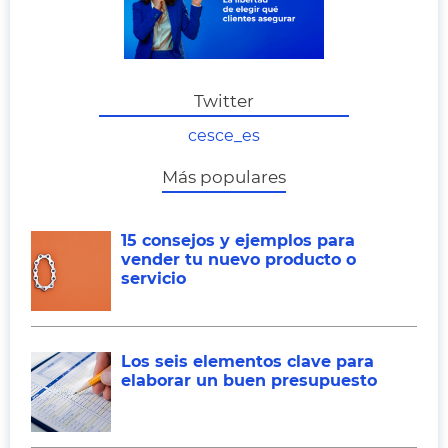
Twitter
cesce_es
Más populares
15 consejos y ejemplos para
vender tu nuevo producto o
servicio
Los seis elementos clave para
elaborar un buen presupuesto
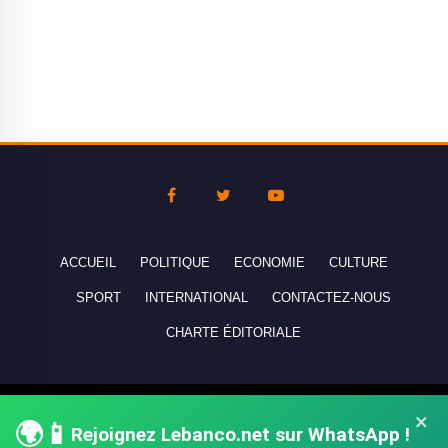
ACCUEIL
POLITIQUE
ECONOMIE
CULTURE
SPORT
INTERNATIONAL
CONTACTEZ-NOUS
CHARTE ÉDITORIALE
Copyright © 2010-2026 lebanco.net - Tous droits de reproduction
×
🌍📱
Rejoignez Lebanco.net sur WhatsApp !
réservés - All rights reserved.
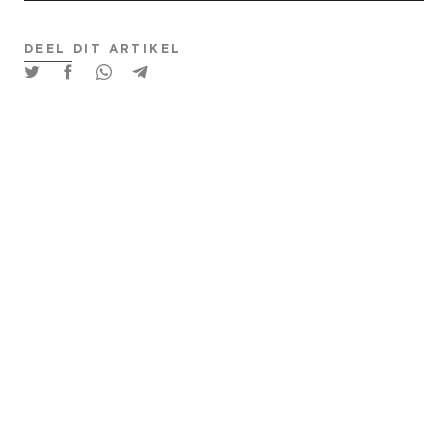
DEEL DIT ARTIKEL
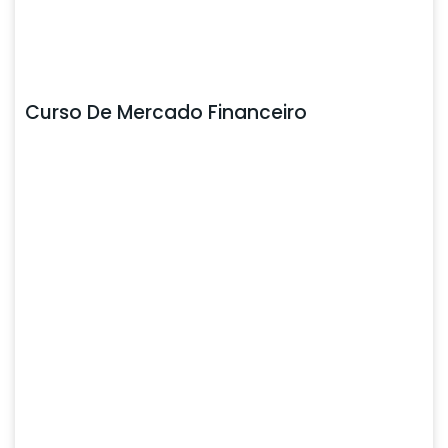
Curso De Mercado Financeiro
──────────
▸ **Task description**: Put every line of text from the entries above into a Markdown table with the columns Row and Line, numbering the rows and skipping blank lines. Leave the pictures out of the answer.

▸ **Answer**:
| Row | Line |
|---|---|
| 1 | Twitter |
| 2 | cesce_es |
| 3 | Más populares |
| 4 | 15 consejos y ejemplos para |
| 5 | vender tu nuevo producto o |
| 6 | servicio |
| 7 | Los seis elementos clave para |
| 8 | elaborar un buen presupuesto |
| 9 | ACCUEIL |
| 10 | POLITIQUE |
| 11 | ECONOMIE |
| 12 | CULTURE |
| 13 | SPORT |
| 14 | INTERNATIONAL |
| 15 | CONTACTEZ-NOUS |
| 16 | CHARTE ÉDITORIALE |
| 17 | Copyright © 2010-2026 lebanco.net - Tous droits de reproduction |
| 18 | × |
| 19 | 🌍📱 |
| 20 | Rejoignez Lebanco.net sur WhatsApp ! |
| 21 | réservés - All rights reserved. |
| 22 | DEEL DIT ARTIKEL |
| 23 | Curso De Mercado Financeiro |